Este patrón de uniformidad de la moda también se da en modernas conductas de masificación como el turismo vacacional. Para ello nada como analizar nuestras playas. Habla Baudrillard (La sociedad de consumo, Siglo XXI) de esos padres que van a la playa y le ponen a su hija impúber un sostén o de los fabricantes que le ponen sexo a una muñeca. Zara sencillamente reproduce con éxito comercial rotundo lo mismo que hacemos todos cotidianamente: sexualizar nuestra vida a través de los objetos que nos rodean y que terminan definiéndonos. Pero esta sobreexposición de signos sexuales, avisa Baudrillard, contiene una castración de la verdad. Agregar signos sexuales donde no es necesario responde a una lógica inconsciente cuyo último fin es escamotear la verdad: desvía la carga simbólica hacia la metafísica cultural del sexo reificado.

Porque nos gustan los objetos y nos gusta jugar con ellos. Vivimos lo lúdico y nos pasamos horas descifrando las múltiples combinaciones del salpicadero de un coche, de una vídeoconsola o de una película porno. Objetos, bienes y servicios acaban constituyéndose en otra cosa que la que son. Su valor no procede de su uso sino de lo que representan o de la cantidad de juego que nos ofrezcan. Como en la escena de La naranja mecánica en la que, mediante imágenes súper rápidas, el protagonista juega con dos chicas todas las combinaciones posibles que permiten un trío. Así, la moda, la infancia o el sexo, siguiendo la ideología consumista en la que somos adiestrados, son convertidos en objetos y, finalmente, consumidos.

--*--

Enunciado del ejercicio
Del texto anterior sobre el consumo, extrae todas las realidades que, siguiendo la ideología consumista, son convertidas en objetos y, finalmente, consumidas.

Registros extraídos de una colección
--*--

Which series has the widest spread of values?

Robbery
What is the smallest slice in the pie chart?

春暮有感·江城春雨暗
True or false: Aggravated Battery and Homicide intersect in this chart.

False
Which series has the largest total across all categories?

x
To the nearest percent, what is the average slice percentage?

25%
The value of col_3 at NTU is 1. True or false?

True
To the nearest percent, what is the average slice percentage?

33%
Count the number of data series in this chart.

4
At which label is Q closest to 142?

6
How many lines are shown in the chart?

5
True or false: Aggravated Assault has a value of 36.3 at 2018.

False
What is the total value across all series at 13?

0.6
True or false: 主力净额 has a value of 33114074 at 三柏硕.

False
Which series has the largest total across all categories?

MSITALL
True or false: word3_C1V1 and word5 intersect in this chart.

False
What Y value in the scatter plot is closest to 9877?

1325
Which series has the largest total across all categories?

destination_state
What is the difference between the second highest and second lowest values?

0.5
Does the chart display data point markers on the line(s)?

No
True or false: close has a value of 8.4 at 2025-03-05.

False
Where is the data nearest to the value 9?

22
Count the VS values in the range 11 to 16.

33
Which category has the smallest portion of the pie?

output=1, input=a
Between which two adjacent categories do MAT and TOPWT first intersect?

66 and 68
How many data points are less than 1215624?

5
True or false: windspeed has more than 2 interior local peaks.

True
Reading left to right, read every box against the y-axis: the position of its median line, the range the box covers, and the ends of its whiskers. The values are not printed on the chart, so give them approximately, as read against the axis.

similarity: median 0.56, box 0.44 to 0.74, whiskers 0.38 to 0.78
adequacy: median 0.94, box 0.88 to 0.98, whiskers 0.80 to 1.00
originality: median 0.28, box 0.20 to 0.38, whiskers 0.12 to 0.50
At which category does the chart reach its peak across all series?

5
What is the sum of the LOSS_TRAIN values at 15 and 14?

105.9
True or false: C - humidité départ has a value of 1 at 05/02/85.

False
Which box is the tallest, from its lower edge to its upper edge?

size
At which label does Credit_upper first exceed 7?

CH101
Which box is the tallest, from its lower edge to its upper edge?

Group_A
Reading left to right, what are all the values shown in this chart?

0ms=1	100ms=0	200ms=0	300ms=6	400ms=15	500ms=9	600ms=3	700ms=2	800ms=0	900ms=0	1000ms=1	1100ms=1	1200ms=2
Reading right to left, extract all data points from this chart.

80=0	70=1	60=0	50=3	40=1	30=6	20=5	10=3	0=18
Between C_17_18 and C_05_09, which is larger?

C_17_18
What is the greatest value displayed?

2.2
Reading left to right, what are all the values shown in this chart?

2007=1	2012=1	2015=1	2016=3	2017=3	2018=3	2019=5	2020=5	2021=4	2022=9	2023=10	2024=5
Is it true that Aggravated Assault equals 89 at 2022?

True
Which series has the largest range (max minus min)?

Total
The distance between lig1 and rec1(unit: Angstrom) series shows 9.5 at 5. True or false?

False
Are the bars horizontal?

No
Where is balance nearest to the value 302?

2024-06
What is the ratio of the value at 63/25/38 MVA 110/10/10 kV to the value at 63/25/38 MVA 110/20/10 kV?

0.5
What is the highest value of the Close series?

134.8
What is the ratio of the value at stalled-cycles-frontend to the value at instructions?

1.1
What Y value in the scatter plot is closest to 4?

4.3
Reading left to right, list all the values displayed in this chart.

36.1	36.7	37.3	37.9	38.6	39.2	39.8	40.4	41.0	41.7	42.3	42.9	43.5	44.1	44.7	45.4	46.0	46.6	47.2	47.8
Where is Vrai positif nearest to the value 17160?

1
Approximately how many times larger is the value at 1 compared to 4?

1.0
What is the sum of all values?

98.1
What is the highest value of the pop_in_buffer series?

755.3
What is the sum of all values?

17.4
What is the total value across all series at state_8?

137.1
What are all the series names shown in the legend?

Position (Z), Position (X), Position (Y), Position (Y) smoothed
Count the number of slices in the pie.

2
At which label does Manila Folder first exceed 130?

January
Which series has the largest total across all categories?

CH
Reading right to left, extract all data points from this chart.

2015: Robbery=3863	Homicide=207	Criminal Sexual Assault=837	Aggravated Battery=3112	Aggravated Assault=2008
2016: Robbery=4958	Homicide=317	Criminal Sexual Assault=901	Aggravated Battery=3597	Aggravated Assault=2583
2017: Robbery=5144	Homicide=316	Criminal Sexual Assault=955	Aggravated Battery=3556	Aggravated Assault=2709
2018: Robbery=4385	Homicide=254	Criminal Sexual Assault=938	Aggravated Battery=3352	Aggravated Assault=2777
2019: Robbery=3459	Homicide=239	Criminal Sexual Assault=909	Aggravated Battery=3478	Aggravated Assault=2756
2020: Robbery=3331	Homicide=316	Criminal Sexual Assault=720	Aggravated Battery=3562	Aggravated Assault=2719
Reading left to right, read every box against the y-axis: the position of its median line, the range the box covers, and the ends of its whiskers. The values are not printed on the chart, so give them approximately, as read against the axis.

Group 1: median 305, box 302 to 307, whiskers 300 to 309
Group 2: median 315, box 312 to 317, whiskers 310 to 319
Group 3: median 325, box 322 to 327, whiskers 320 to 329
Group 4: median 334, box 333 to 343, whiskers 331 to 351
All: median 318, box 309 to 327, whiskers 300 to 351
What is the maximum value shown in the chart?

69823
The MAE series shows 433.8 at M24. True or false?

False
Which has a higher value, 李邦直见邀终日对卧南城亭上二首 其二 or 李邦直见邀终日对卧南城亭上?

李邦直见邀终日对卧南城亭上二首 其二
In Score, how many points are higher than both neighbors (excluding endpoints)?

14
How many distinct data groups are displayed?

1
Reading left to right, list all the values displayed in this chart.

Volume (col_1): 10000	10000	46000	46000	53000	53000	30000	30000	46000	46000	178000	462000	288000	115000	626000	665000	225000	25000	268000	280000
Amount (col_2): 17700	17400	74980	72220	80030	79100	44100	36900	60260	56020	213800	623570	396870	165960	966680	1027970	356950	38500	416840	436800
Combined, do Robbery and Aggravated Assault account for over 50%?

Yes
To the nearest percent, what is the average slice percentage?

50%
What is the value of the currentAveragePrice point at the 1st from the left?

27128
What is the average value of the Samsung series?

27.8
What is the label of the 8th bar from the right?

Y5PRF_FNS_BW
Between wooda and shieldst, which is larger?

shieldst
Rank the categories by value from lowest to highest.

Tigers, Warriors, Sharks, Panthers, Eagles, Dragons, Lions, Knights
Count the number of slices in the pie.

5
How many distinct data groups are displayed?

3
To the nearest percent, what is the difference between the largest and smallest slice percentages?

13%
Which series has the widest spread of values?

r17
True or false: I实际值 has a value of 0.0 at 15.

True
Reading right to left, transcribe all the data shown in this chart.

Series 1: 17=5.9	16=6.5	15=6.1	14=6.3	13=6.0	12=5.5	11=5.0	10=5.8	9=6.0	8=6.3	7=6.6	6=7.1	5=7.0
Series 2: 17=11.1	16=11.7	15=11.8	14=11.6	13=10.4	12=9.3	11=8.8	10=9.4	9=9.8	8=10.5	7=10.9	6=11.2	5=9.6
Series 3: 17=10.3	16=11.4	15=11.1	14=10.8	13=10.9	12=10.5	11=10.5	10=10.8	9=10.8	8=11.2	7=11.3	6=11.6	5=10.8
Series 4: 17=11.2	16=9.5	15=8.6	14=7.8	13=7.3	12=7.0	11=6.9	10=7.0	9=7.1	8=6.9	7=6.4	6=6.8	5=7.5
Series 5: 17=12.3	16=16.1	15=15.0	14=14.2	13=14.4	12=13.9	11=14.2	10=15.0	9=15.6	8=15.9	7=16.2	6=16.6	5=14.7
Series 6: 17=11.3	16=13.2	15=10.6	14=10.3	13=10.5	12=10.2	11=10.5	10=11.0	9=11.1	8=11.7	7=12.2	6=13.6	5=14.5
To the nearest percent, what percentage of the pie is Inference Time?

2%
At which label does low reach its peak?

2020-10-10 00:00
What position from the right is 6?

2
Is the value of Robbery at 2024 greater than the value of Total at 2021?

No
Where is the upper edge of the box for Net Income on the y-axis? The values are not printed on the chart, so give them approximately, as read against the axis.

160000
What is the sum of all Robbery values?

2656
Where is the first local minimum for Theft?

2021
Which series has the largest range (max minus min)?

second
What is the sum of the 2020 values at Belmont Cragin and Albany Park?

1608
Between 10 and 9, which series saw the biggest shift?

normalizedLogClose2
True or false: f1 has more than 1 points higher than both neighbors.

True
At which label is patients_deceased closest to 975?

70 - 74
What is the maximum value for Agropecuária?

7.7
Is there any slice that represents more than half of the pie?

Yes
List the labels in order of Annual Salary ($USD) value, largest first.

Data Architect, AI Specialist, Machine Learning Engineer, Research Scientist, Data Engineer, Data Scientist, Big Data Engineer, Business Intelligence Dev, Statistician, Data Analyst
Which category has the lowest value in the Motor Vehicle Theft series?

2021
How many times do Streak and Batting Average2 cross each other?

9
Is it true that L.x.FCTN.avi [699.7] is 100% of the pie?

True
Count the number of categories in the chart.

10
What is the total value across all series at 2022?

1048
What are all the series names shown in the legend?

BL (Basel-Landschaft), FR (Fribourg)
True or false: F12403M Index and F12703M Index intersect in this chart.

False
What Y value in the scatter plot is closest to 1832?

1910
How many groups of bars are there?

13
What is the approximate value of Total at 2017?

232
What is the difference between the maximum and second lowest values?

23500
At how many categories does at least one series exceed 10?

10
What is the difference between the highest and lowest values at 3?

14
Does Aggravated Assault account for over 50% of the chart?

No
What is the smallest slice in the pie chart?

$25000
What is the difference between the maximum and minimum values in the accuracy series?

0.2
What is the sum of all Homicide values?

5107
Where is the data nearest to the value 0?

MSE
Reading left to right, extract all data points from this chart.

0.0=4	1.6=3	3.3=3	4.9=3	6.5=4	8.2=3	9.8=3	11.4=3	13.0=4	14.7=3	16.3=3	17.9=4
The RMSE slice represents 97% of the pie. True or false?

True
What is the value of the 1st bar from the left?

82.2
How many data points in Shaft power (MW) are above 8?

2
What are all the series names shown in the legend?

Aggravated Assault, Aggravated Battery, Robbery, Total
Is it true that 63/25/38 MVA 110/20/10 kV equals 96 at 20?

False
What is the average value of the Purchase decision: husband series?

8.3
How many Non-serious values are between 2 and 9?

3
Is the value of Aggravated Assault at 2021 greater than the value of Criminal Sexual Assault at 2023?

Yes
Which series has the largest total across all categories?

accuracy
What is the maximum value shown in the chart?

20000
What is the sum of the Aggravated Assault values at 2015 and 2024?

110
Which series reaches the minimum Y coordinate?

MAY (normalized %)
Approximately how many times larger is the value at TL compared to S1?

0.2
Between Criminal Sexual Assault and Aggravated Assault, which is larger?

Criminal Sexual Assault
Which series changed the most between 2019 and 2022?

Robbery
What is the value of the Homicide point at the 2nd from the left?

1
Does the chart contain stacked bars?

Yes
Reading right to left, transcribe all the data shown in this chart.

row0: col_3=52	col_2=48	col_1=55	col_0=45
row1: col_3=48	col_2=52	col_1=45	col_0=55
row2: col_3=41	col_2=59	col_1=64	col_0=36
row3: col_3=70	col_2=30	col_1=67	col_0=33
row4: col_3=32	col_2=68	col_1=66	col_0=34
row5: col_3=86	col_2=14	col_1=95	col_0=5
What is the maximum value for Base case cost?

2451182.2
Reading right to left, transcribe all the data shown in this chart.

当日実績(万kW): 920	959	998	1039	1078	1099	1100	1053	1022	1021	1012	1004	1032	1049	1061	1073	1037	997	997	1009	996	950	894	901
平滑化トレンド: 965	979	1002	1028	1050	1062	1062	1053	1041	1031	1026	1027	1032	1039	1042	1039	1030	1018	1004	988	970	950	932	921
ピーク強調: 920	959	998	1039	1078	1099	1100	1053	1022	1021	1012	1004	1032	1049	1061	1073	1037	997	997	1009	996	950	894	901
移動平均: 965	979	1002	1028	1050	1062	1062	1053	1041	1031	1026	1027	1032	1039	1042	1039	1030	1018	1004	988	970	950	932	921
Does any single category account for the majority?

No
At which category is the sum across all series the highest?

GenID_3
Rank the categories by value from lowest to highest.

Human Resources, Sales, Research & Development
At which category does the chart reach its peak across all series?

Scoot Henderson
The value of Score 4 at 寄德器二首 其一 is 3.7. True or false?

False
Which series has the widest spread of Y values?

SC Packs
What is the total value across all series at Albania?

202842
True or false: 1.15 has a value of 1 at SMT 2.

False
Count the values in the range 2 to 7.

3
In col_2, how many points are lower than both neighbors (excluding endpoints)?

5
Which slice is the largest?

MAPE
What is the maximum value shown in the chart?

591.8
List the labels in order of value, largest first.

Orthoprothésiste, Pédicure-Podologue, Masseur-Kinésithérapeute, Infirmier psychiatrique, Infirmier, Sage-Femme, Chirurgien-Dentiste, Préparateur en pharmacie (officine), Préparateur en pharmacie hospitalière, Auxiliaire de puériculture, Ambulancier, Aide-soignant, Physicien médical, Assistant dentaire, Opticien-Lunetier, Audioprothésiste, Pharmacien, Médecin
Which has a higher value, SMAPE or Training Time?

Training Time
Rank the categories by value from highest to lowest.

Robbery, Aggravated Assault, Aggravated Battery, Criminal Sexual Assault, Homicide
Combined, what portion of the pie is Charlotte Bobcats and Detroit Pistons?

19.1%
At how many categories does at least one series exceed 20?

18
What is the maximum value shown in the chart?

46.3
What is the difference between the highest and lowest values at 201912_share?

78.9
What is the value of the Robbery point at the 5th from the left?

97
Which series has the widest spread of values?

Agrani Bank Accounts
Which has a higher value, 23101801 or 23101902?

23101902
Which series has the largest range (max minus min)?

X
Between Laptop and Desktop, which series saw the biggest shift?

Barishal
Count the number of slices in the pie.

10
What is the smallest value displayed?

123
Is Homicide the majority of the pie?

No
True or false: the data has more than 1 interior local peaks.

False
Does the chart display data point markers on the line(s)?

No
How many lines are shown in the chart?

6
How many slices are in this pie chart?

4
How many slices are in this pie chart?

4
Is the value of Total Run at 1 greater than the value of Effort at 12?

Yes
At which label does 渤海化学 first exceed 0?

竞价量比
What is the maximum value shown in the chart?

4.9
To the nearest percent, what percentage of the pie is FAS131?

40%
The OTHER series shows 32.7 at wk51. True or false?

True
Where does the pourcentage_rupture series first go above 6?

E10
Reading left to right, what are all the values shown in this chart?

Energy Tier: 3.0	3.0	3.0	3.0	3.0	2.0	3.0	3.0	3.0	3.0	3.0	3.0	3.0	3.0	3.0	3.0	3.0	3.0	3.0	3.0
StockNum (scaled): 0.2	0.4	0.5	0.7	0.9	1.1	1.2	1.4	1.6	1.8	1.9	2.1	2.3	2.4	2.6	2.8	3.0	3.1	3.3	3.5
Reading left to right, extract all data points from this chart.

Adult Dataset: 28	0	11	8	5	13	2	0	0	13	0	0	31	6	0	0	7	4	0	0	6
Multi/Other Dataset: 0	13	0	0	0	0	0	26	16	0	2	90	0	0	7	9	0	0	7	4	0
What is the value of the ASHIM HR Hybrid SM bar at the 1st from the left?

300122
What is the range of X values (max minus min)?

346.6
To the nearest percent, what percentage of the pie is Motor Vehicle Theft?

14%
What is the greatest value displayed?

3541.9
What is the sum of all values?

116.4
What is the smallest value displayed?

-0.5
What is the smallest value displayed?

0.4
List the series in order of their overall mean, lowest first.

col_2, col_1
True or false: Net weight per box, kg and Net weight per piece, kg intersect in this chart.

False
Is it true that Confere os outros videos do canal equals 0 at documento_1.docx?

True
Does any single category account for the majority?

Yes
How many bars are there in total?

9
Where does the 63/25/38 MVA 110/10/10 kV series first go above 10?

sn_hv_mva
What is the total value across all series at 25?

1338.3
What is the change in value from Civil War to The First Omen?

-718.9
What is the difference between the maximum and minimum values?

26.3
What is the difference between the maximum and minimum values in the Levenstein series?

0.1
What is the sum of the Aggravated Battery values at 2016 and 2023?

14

--*--

Solución propuesta
- La moda
- La infancia
- El sexo